MG: Oh, my gosh. When I think about the NRC, I think about what we went through with the Nuclear Regulatory Commission and an office of inspection, to which OI said that there was nothing to Arnie’s concerns or allegations and nothing had happened. And Senator John Glenn and Senator Lieberman asked for an Inspector General investigation, and that report was scathing and there were several follow ups which showed that NRC staff covered up the entire fraudulent thing. So the first report was released in 1992 and we lost everything. We lost our home, our pension, savings because of NRC games with our life and their culture of never telling the truth.

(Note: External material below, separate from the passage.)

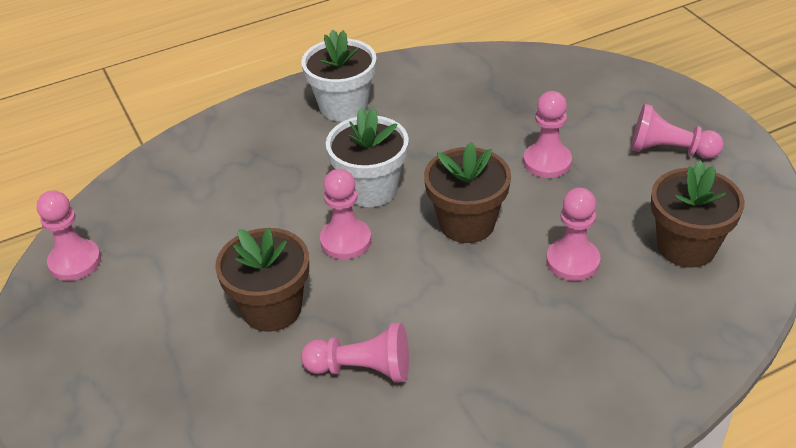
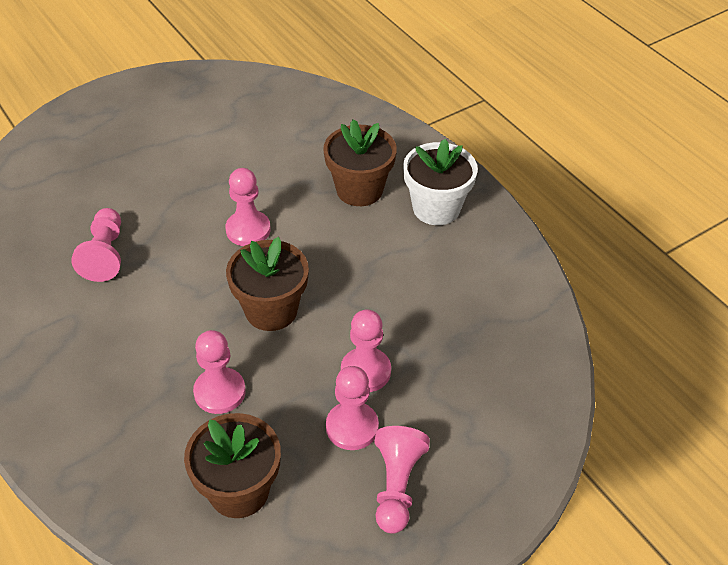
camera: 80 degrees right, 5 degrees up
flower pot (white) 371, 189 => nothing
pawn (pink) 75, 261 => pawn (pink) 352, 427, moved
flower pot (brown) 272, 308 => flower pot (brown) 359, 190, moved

AG: You know, it’s interesting how people have to go to extraordinary lengths to get a problem acknowledged. Now here’s these seven guys from the NRC writing a petition at night on a kitchen table so that they could do it as private citizens. And Maggie was a reporter back in ’92 and being a reporter, got us some publicity, which then led to the Inspector General becoming involved. How many thousands of people don’t rise to that level; don’t file a 2.206 petition as seven citizens or in our case, get Senator John Glenn involved? For every one or two that makes it over the top of the wall, there’s dozens of bodies that you’re climbing over to get to the top.

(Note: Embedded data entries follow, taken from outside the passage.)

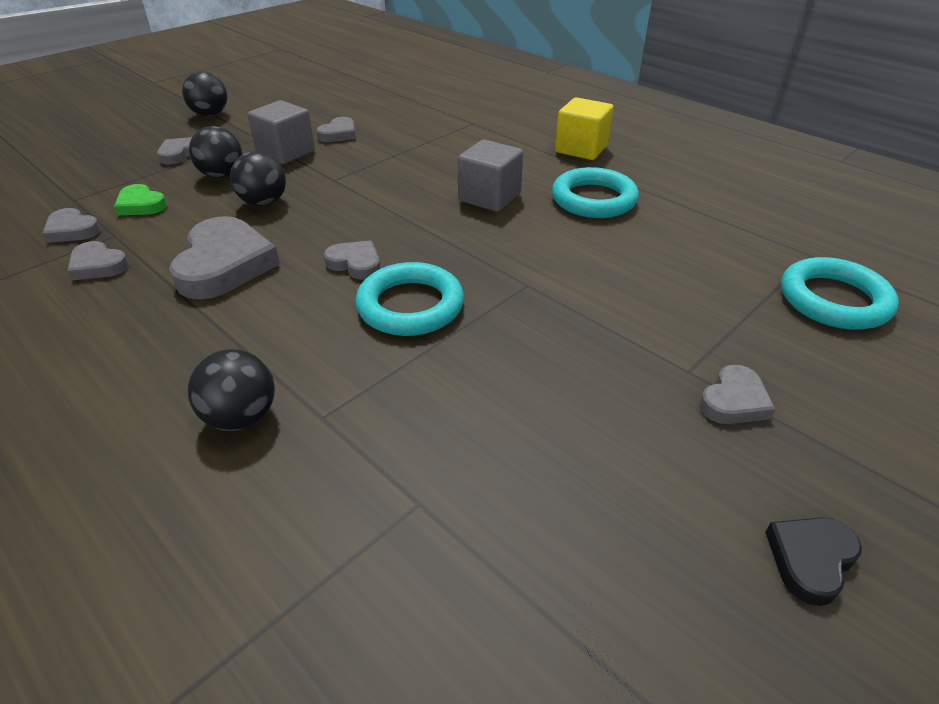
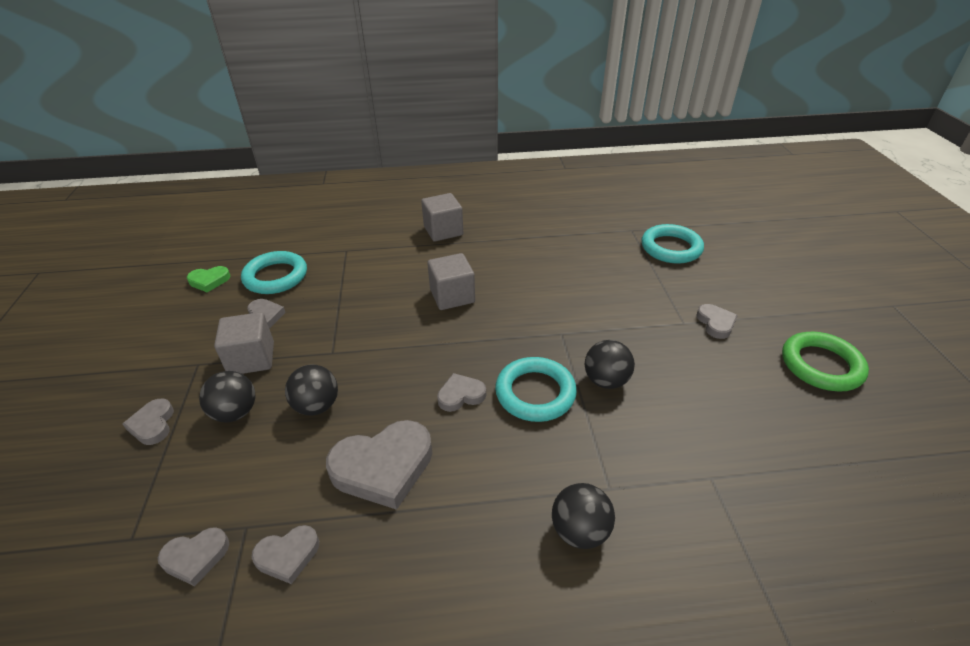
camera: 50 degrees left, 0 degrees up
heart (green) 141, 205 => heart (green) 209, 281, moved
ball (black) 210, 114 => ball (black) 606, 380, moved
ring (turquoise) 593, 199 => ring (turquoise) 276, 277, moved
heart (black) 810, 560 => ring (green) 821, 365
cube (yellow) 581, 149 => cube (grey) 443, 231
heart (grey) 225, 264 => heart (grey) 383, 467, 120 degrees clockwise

DL: That’s what concerns me. I’m heartened by the fact that these seven chose to put their careers on the line to get a safety issue – some attention to a safety issue. But I agree with you that I’m concerned about those who don’t want to risk their career. And I don’t fault them at all. This system is not at all sympathetic to people who raise safety issues. But I worry about those who don’t. Many of the materials I get are in plain brown envelopes with no return address. So hopefully, those are people who have a conscience and are looking for some way to get attention, addressed without putting a target on their backs.

MG: (15:35) I’d like to acknowledge the courage of these seven. It takes a lot of courage to do this, to put your career and your income and your family in such jeopardy. And we all know what that means firsthand.

DL: Again, I understand their remaining silent because the system just churns people out. I’ve heard people call it ethical cleansing. If you have ethics, you get cleansed out of the industry. But I do respect the courage of people. That’s part of what motivation for doing the blog was hopefully putting some attention on the issue will give them some protection against action – retaliatory action the NRC might take.

MG: I hope so. I sincerely hope so. Because I remember a few years ago, some whistleblowers came forward about the dams near the Oconee plant. And they were harassed, weren’t they? And drummed out?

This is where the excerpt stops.